- _Problem to solve_
Your answer should consist of the lines below that hold the word "Very".
=== Begin Enclosure ===
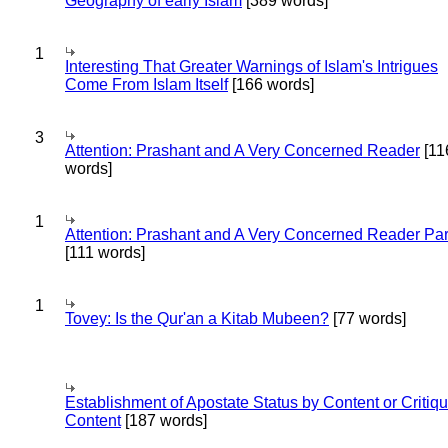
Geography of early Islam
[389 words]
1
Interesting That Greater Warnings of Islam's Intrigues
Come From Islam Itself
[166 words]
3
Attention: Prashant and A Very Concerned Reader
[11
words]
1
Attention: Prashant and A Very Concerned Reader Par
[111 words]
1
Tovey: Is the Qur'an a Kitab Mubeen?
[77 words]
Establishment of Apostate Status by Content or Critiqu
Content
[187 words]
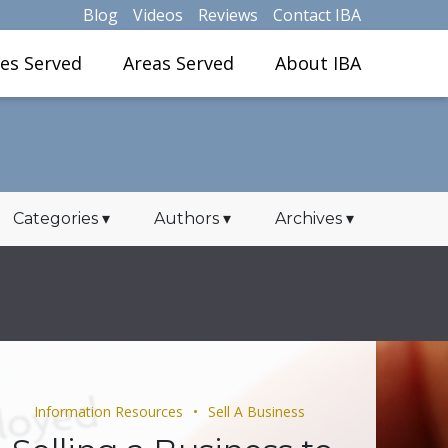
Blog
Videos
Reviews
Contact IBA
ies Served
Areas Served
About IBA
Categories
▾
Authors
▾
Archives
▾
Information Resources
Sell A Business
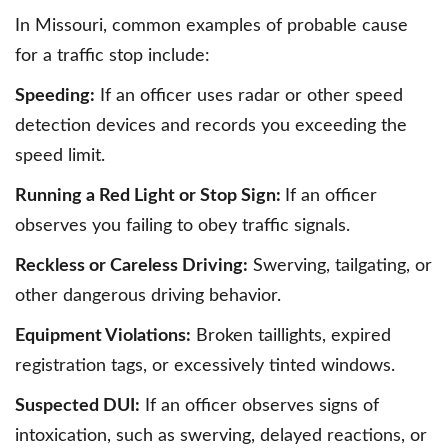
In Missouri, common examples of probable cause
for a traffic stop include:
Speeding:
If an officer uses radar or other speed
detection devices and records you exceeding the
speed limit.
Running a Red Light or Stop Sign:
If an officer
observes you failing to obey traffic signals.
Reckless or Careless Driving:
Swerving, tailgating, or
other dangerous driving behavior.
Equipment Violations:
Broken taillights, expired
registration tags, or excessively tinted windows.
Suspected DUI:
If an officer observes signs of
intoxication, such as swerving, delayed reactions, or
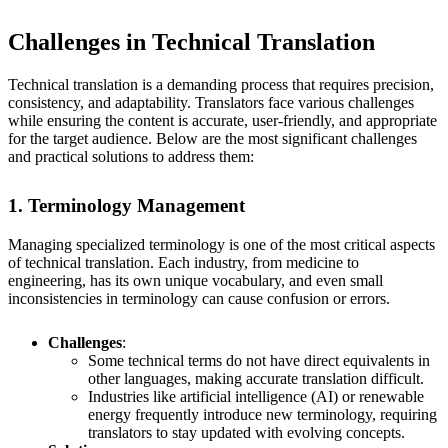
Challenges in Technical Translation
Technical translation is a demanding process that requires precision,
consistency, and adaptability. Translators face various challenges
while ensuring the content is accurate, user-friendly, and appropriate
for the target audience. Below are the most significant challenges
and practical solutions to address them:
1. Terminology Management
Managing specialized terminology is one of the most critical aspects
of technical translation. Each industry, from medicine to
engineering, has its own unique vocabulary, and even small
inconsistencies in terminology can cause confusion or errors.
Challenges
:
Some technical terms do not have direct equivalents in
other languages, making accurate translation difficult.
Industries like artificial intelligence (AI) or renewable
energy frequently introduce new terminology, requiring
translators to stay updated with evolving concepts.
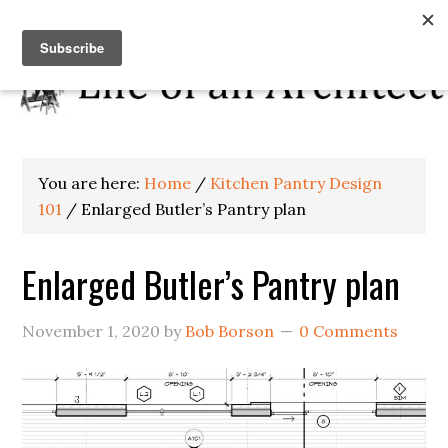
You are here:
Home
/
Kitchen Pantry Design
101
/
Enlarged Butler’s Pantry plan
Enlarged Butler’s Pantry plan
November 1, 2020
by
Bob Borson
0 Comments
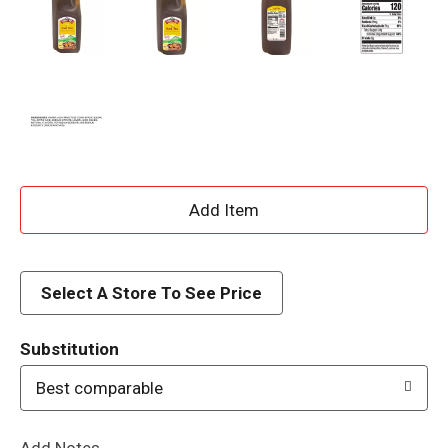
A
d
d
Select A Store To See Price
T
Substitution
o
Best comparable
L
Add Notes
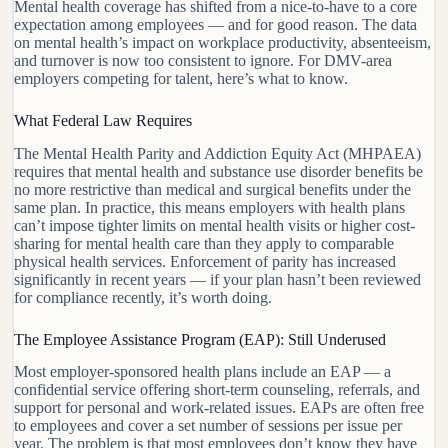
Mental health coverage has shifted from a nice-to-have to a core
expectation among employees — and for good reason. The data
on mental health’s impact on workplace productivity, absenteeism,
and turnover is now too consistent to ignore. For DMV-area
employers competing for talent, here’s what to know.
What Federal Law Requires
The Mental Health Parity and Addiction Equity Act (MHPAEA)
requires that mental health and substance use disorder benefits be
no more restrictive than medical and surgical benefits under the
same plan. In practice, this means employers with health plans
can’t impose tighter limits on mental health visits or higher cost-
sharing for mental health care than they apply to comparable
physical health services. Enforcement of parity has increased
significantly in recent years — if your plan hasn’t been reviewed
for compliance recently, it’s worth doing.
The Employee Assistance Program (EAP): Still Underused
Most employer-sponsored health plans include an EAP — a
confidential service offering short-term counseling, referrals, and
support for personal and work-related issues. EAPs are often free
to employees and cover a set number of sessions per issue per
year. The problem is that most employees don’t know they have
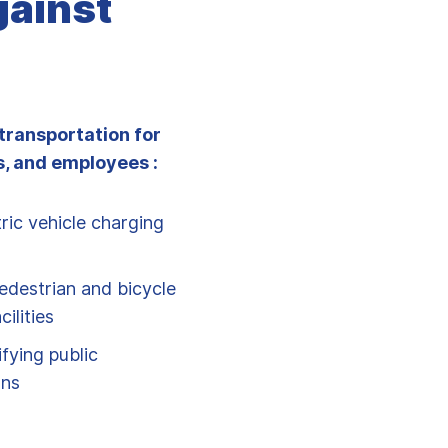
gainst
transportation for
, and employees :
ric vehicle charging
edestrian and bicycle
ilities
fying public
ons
=== End Enclosure ===
- _Response to the task_
Attention: Prashant and A Very Concerned Reader
Attention: Prashant and A Very Concerned Reader Par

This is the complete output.